Es ist schon oft geschehen, dass ich ein höfliches Angebot, zum Beispiel eine Einladung, schnörkellos angenommen habe, wenn Ablehnung erforderlich gewesen wäre. Auch ein simples „Nein“ kann als schroff aufgefasst werden. Ich wiederum grübele über zweideutigen Antworten und hake solange nach, bis ich nach dem dritten „Ja, vielleicht“ verstanden habe, wie der Hase läuft, nämlich gar nicht. In einer Diskussion über Gesellschaftspolitik dagegen komme ich mit einer relativierenden Antwort im diplomatischen Graubereich nicht weit, hier heißt es Farbe bekennen, persönliche Empfindlichkeiten und der Wunsch nach Konsens, den ich ständig vor mir hertrage, haben wenig Raum. Trotz derber Ausdrücke darf man sich nicht täuschen, Raffinesse wird seit der Blütezeit der Salonkultur in der Konversation besonders geschätzt, und auch in anderen Bereichen steht sie hoch im Kurs:
Stoffliche Ver- und Enthüllung ist bei Französinnen ein wichtiges Thema, das Mille-feuilles mit vielen Blätterteig- und Cremeschichten ein beliebtes Dessert und das Liebesleben des Präsidenten ein Thema, das Diskretion erfordert. Das Private muss privat bleiben. Die ungezwungene naturverbundene Hüllenlosigkeit deutscher Ostseeurlauber oder Nacktheit in der Sauna wären wohl ein Schock – Spitzenlingerie als Gesprächsthema ist es nicht. Ich versuche also, taktvoll auszuloten, wo Peinlichkeiten entstehen können, denn eine ungewollte Bloßstellung oder -legung wäre wohl mit das Schlimmste.
Der Tritt ins Fettnäpfchen
Wie erkennt man eine Französin in einer Sauna in Deutschland? Selbst wenn sie über ein angemessenes Maß hinaus kurzsichtig ist, wird sie den Blick fest an die Decke heften und ihr Handtuch fester um sich ziehen, während es sich ihre Nachbarinnen und Nachbarn bequem machen. Denn in die Sauna geht man nackt – das ist gut für den Körper – und ein Handtuch ist nicht dazu da, um sich zu bedecken, sondern um sich draufzusetzen. Die in Frankreich normale Schamhaftigkeit wird in einem Land, in dem Nacktheit nicht gleich sexuelles Interesse bedeutet, schnell zur Prüderie.
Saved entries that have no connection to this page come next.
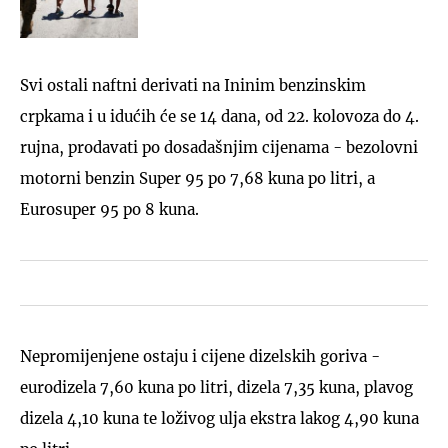
Svi ostali naftni derivati na Ininim benzinskim
crpkama i u idućih će se 14 dana, od 22. kolovoza do 4.
rujna, prodavati po dosadašnjim cijenama - bezolovni
motorni benzin Super 95 po 7,68 kuna po litri, a
Eurosuper 95 po 8 kuna.
Nepromijenjene ostaju i cijene dizelskih goriva -
eurodizela 7,60 kuna po litri, dizela 7,35 kuna, plavog
dizela 4,10 kuna te loživog ulja ekstra lakog 4,90 kuna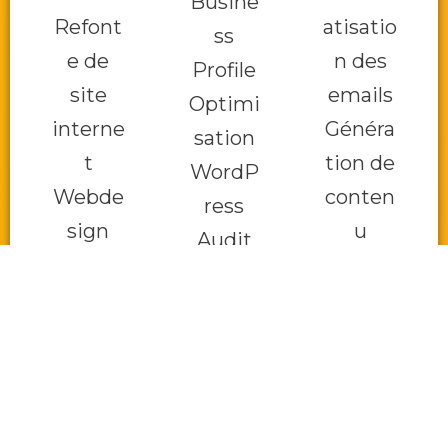
Busine
Refont
atisatio
ss
e de
n des
Profile
site
emails
Optimi
interne
Généra
sation
t
tion de
WordP
Webde
conten
ress
sign
u
Audit
UX/UI
Autom
SEO
Optimi
atisatio
Stratég
sation
n des
ie de
tâches
conten
Produc
u
tivité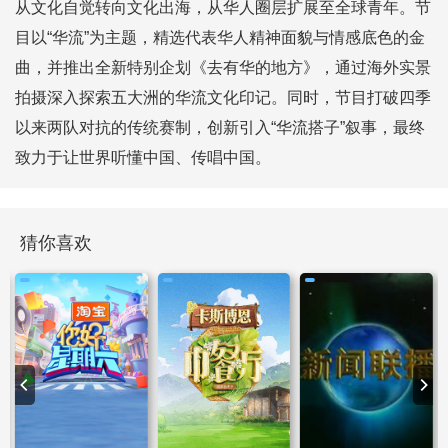
从文化自觉转向文化出海，从华人圈层扩展至全球青年。节
目以“华流”为主题，精选代表华人精神面貌与情感底色的金
曲，并推出全新特别企划《去有华的地方》，通过海外实景
拍摄深入探索五大洲的华流文化印记。同时，节目打破四季
以来两队对抗的传统赛制，创新引入“华流搭子”叙事，最终
致力于让世界听懂中国、传唱中国。
猜你喜欢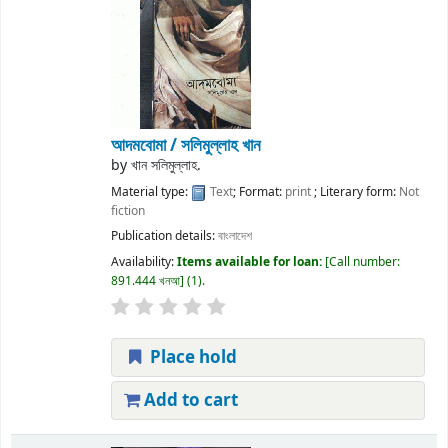
আদমবোমা /
সলিমুল্লাহ খান
by
খান সলিমুল্লাহ.
Material type:
Text
; Format:
print
; Literary form:
Not
fiction
Publication details:
বাংলাদেশ
Availability:
Items available for loan:
Call number:
891.444 খনআ
(1).
Place hold
Add to cart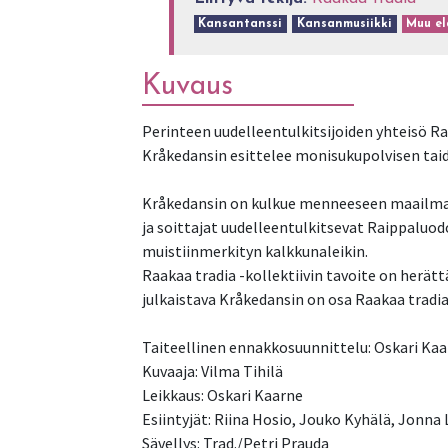
Kansantanssi
Kansanmusiikki
Muu el
Kuvaus
Perinteen uudelleentulkitsijoiden yhteisö Ra
Kråkedansin esittelee monisukupolvisen taide
Kråkedansin on kulkue menneeseen maailmaan
ja soittajat uudelleentulkitsevat Raippaluod
muistiinmerkityn kalkkunaleikin.
Raakaa tradia -kollektiivin tavoite on herätt
julkaistava Kråkedansin on osa Raakaa tradi
Taiteellinen ennakkosuunnittelu: Oskari Kaa
Kuvaaja: Vilma Tihilä
Leikkaus: Oskari Kaarne
Esiintyjät: Riina Hosio, Jouko Kyhälä, Jonna
Sävellys: Trad./Petri Prauda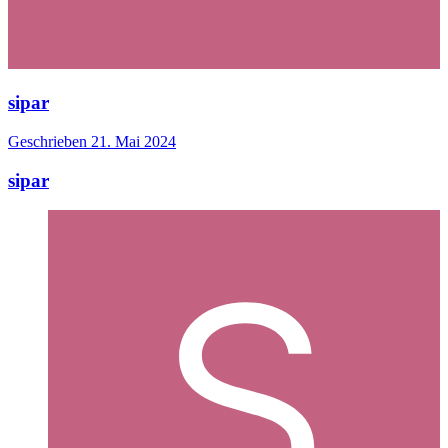
sipar
Geschrieben
21. Mai 2024
sipar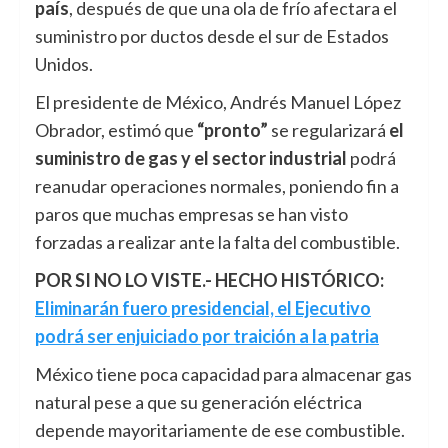
país
, después de que una ola de frío afectara el
suministro por ductos desde el sur de Estados
Unidos.
El presidente de México, Andrés Manuel López
Obrador, estimó que
“pronto”
se regularizará
el
suministro de gas y el sector industrial
podrá
reanudar operaciones normales, poniendo fin a
paros que muchas empresas se han visto
forzadas a realizar ante la falta del combustible.
POR SI NO LO VISTE.- HECHO HISTÓRICO:
Eliminarán fuero presidencial, el Ejecutivo
podrá ser enjuiciado por traición a la patria
México tiene poca capacidad para almacenar gas
natural pese a que su generación eléctrica
depende mayoritariamente de ese combustible.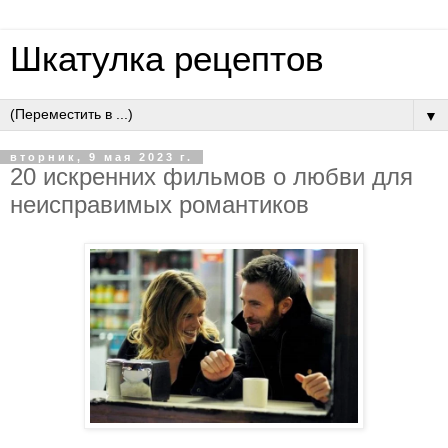
Шкатулка рецептов
▼
вторник, 9 мая 2023 г.
20 искренних фильмов о любви для
неисправимых романтиков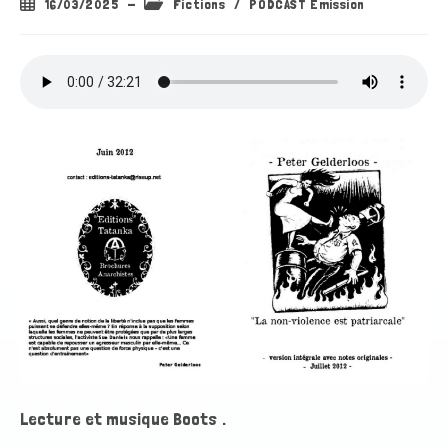
Publication
Post
16/03/2025
Fictions
/
PODCAST Emission
publiée :
category:
Lecture et musique Boots .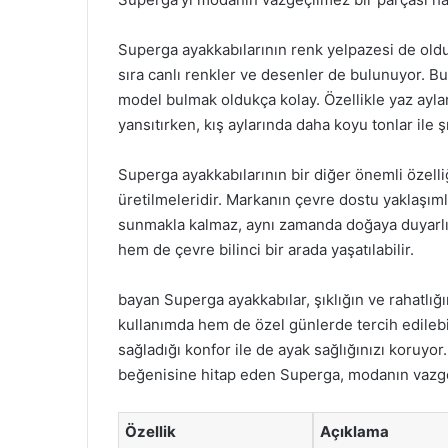
Superga ayakkabılarının renk yelpazesi de olduk
sıra canlı renkler ve desenler de bulunuyor. Bu 
model bulmak oldukça kolay. Özellikle yaz aylar
yansıtırken, kış aylarında daha koyu tonlar ile şı
Superga ayakkabılarının bir diğer önemli özelli
üretilmeleridir. Markanın çevre dostu yaklaşımla
sunmakla kalmaz, aynı zamanda doğaya duyarlı
hem de çevre bilinci bir arada yaşatılabilir.
bayan Superga ayakkabılar, şıklığın ve rahatl
kullanımda hem de özel günlerde tercih edilebil
sağladığı konfor ile de ayak sağlığınızı koruy
beğenisine hitap eden Superga, modanın vazge
Özellik
Açıklama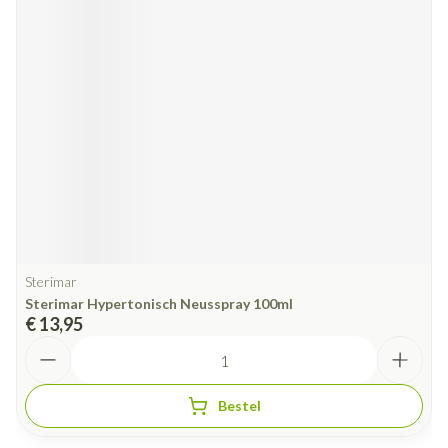
Sterimar
Sterimar Hypertonisch Neusspray 100ml
€ 13,95
Aantal
Bestel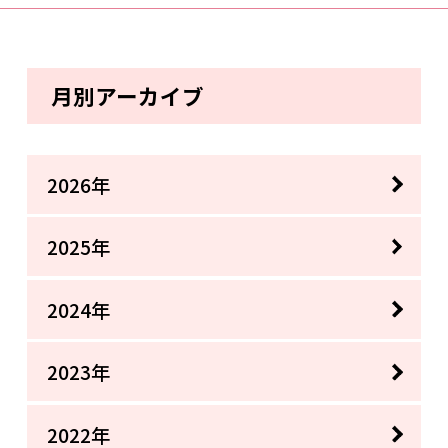
月別アーカイブ
2026年
2025年
2024年
2023年
2022年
Nur eine Stunde von Hamburg entfernt, kann man dies jedes Jahr am Meer, an den Stränden der Nudisten beobachten, auf deren Anwesenheit gerade mal ein kleines Schild hinweist.
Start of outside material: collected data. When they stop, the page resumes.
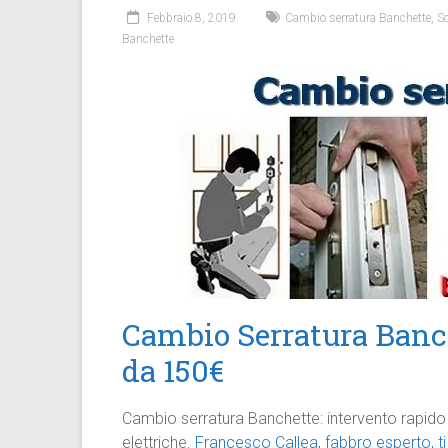
Febbraio 8, 2019
Cambio serratura Banchette
,
So
Banchette
Cambio Serratura Banch
da 150€
Cambio serratura Banchette: intervento rapido 
elettriche.
Francesco Callea, fabbro esperto, ti 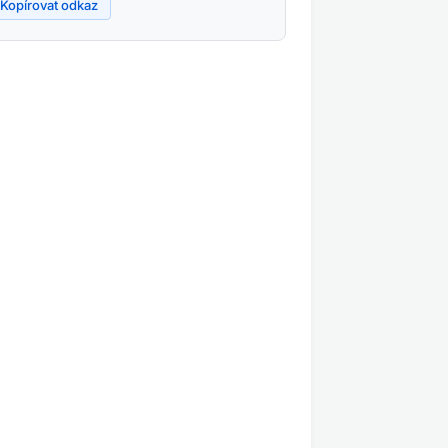
Kopírovat odkaz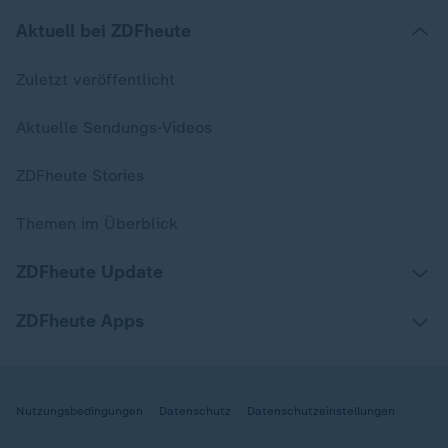
Aktuell bei ZDFheute
Zuletzt veröffentlicht
Aktuelle Sendungs-Videos
ZDFheute Stories
Themen im Überblick
ZDFheute Update
ZDFheute Apps
Nutzungsbedingungen
Datenschutz
Datenschutzeinstellungen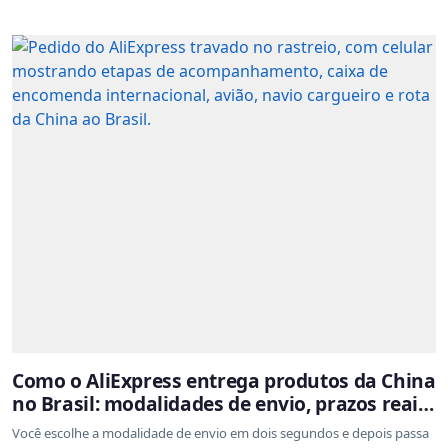
Como o AliExpress entrega produtos da China
no Brasil: modalidades de envio, prazos reais
e o que a Cainiao tem a ver com isso
Você escolhe a modalidade de envio em dois segundos e depois passa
In dieser Situation diskret den Blick abzuwenden stellt sich als weniger unangenehm heraus, als bei einem Tritt in ein Fettnäpfchen bloßgestellt zu werden. Sich bedeckt halten ist nicht nur eine körperliche Angelegenheit, sondern bezieht sich auch auf Gespräche, selbst die harmlosesten. Wenn einen die deutsche Direktheit auch manchmal stutzen lässt, sobald man hört, wie die intimsten Details über die Unannehmlichkeiten der letzten Periode erzählt werden, so kann man in den Augen des Gegenübers das gleiche Unwohlsein erkennen, wenn man sich nur ein wenig aufregt, sobald es um Politik geht oder um die schlechte Qualität halterloser Seidenstrümpfe. Die Unterwäsche, die man trägt, soll ebenso im Verborgenen bleiben, leicht anzügliche Bemerkungen oder politische Meinungsaussagen, die die Gruppe daran hindern könnte, zu einer harmonischen Einigung zu kommen.
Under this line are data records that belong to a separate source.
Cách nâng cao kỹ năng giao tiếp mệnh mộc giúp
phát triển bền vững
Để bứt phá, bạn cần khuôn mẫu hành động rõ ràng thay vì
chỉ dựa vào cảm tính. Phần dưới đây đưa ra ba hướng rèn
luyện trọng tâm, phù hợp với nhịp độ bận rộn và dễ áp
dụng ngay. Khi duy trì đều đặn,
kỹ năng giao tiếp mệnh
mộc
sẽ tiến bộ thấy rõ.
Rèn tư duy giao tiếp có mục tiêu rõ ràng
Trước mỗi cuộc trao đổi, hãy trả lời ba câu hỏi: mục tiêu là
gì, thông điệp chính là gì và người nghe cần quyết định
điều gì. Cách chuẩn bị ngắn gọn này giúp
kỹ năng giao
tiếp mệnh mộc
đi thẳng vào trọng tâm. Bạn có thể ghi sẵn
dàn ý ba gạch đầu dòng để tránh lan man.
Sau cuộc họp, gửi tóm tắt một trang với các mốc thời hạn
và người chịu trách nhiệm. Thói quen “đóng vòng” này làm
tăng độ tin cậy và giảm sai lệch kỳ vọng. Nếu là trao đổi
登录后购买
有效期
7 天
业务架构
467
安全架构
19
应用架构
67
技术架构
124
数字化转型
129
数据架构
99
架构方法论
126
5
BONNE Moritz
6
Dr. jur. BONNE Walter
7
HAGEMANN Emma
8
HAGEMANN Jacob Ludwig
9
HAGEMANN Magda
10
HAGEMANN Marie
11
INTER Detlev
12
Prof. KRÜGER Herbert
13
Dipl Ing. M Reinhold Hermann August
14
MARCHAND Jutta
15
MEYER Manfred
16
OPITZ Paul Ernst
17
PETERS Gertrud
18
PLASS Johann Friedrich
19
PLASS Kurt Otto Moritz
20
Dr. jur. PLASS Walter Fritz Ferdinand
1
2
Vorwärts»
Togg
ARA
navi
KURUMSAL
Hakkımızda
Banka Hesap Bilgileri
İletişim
Als richtige Französin laviere ich herum, reagiere ausweichend, differenziere und mache Andeutungen, spreche „durch die Blume“. Herrje, mein deutsches Gegenüber sieht vor lauter Blumen den Wald nicht und bleibt, verlegen, ohne Antwort auf seine Frage zurück. Aber sobald ich neugierig bin und die Grundfesten dieser sonderbaren Gesellschaft hinterfrage, sobald ich die nächste Revolution plane und nur auf sie warte, um die Welt neu zu gestalten, lehnt es der pragmatische und reservierte Norddeutsche ab, Partei zu ergreifen und holt mich in die harte Wirklichkeit zurück. Wer gibt mir einen Kompass, damit ich weiß, wo ich hintrete?